_ЗАДАНИЯ_
**1)** Назовите всех людей, которые упомянуты по имени или фамилии в отрывке о Маркусе Вольфе.
**2)** Где Шебаршин отдыхал осенью 1989 года, согласно отрывку о Маркусе Вольфе?
**3)** Пожалуйста, продолжите отрывок о Маркусе Вольфе начиная с места, следующего за его последней фразой.

_ФРАГМЕНТ ДОКУМЕНТА_
Маркус Вольф
Шрифт:
Четвертого октября Вольф записал в дневнике: «Со всех сторон звучат вопросы, которые продиктованы разными чувствами — от растерянности, отчаяния до возмущения».
Шестого октября генеральный секретарь ЦК КПСС Михаил Сергеевич Горбачев прилетел в Берлин — на празднование 30-летней годовщины образования Германской Демократической Республики. Предстоящее общение с Эрихом Хонеккером его не радовало.
«Ему очень не хочется, — записал в дневнике помощник генерального секретаря ЦК КПСС Анатолий Черняев. — Два раза звонил: вылизал, мол, свое выступление там до буквы, в микроскоп
В какой степени в Москве понимали развитие событий в ГДР?
Коллега Вольфа — начальник Первого главного управления КГБ СССР генерал-лейтенант Леонид Владимирович Шебаршин в 1989 году дважды побывал в ГДР. Весной приезжал по делу, осенью отдыхал на вилле в горах Тюрингии.
— Приближающийся крах режима, — вспоминал генерал Шебаршин, — можно было видеть невооруженным взглядом; его видели все, кроме тех, кто должен был погибнуть под обломками социалистического строя, — руководителей СЕПГ.
Начальник советской разведки поразился слепоте хозяев Восточной Германии:
— Старики, руководившие ГДР, не знали, что на самом деле происходит в мире.
С московским гостем доверительно беседовал министр государственной безопасности ГДР. «Мильке, — вспоминал Шебаршин, — оказался очень небольшого роста, чрезвычайно энергичным человеком, привыкшим к беспрекословному послушанию. Он говорил один, перемежая немецкий русскими фразами».
Мильке внушал Шебаршину:
— То, что происходит в вашей стране, только ваше дело. Но без советской помощи ГДР придет конец. Если в СССР рухнет социалистический строй, то рухнет и ГДР. Нас всех и наших детей повесят. Не пощадят никого.
Руководитель советской политической разведки понял, что дело плохо: «Мильке не беспокоило положение дел в его стране, его волновала массивная пропаганда из ФРГ и развитие событий у нас… Мильке был не тот человек, чтобы принимать чьи-то советы или уважать чужое мнение. Он был по-стариковски упрям, он всегда стремился к власти и был полон невероятной энергии».
Седьмого октября по случаю 30-летия ГДР состоялся праздничный прием в берлинском Дворце Республики. Вольфа тоже пригласили. Но особо важные гости развлекались в отдельном зале. Вольф попросил заведующего протокольным отделом дать ему возможность переговорить с советскими гостями. К нему вышел Валентин Михайлович Фалин. Вольф предупредил его:
— Давление в котле достигло критической отметки.
Пока высокие партийные чиновники поздравляли друга с бокалами в руках, в городе шла демонстрация, ее разогнали, было много раненых. Горбачев произнес фразу, которую в Восточной Германии, где ловили каждое его слово, истолковали как предупреждение:
— Важно вовремя улавливать потребности и настроения людей. Того, кто опаздывает в политике, жизнь сурово наказывает.

_ИСХОДНЫЕ ДАННЫЕ_
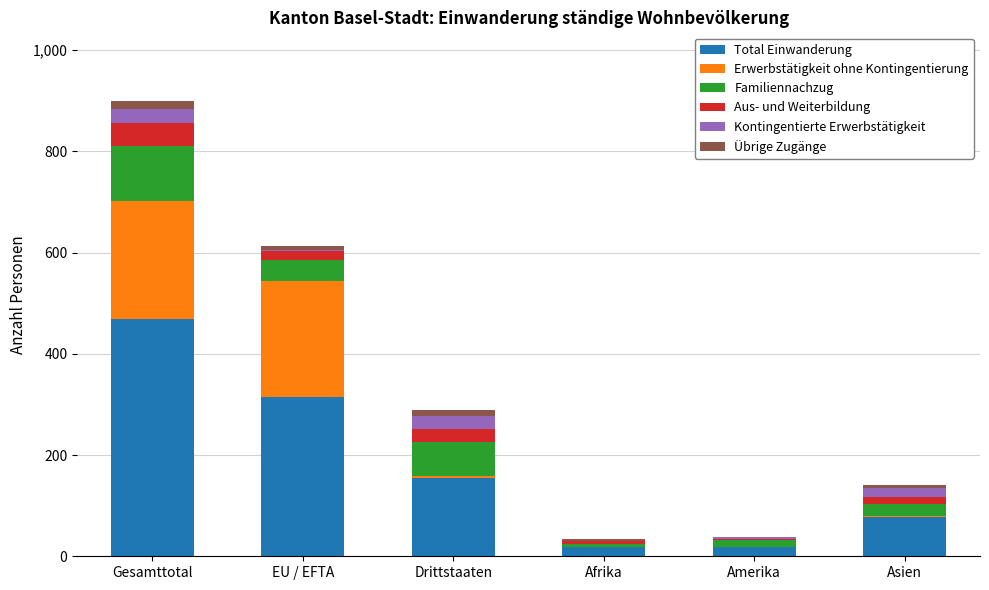

At which category is the sum across all series the highest?

Gesamttotal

_РЕШЁННЫЕ ЗАДАЧИ_
**1)** Маркус Вольф, Михаил Сергеевич Горбачев, Эрих Хонеккер, Анатолий Черняев, Леонид Владимирович Шебаршин, Мильке, Валентин Михайлович Фалин.

**2)** На вилле в горах Тюрингии.

**3)**
Вечером в Восточном Берлине устроили факельное шествие. Эрих Хонеккер, довольный, наблюдал, как шли колонны, сформированные Союзом свободной немецкой молодежи. Пока не услышал, что скандируют его воспитанники. Молодые немцы, проходя мимо трибун, кричали:
— Перестройка! Горбачев! Помоги!
Эгон Кренц сказал советским товарищам, что он всё-таки решился
Престарелый Эрих Хонеккер утратил представление о том, что происходит. Сказал Эгону Кренцу:
— Успокойся. Мы и более тяжелые времена переживали.
И группа членов политбюро сговорилась убрать генсека, как в свое время сам Хонеккер избавился от своего предшественника Вальтера Ульбрихта. Казалось, история повторяется. Против Хонеккера ополчился его любимый воспитанник — второй секретарь ЦК Эгон Кренц, тоже в прошлом руководитель Союза свободной немецкой молодежи.
Разница состояла в том, что попытка либерализации режима осенью 1989 года привела к исчезновению социалистического государства с политической карты мира.
Девятого октября в Лейпциге уже 70 тысяч человек вышли на демонстрацию. Демонстрации проходили каждый понедельник. Полицейские и переодетые в штатское сотрудники окружного управления госбезопасности отбирали у демонстрантов плакаты с неприятными лозунгами, хватали молодежных вожаков. Толпа кричала:
— МГБ — долой!
Поздно вечером Эгон Кренц связался с советским послом:
— Хонеккер поручил мне вместе с министром госбезопасности и министром обороны продумать, что предпринять.
— Нельзя допустить кровопролития, — предостерег его Вячеслав Кочемасов. — Я позвоню главкому нашей группы войск. Все наши части уйдут в казармы. Учения, стрельбы и полеты авиации будут прекращены.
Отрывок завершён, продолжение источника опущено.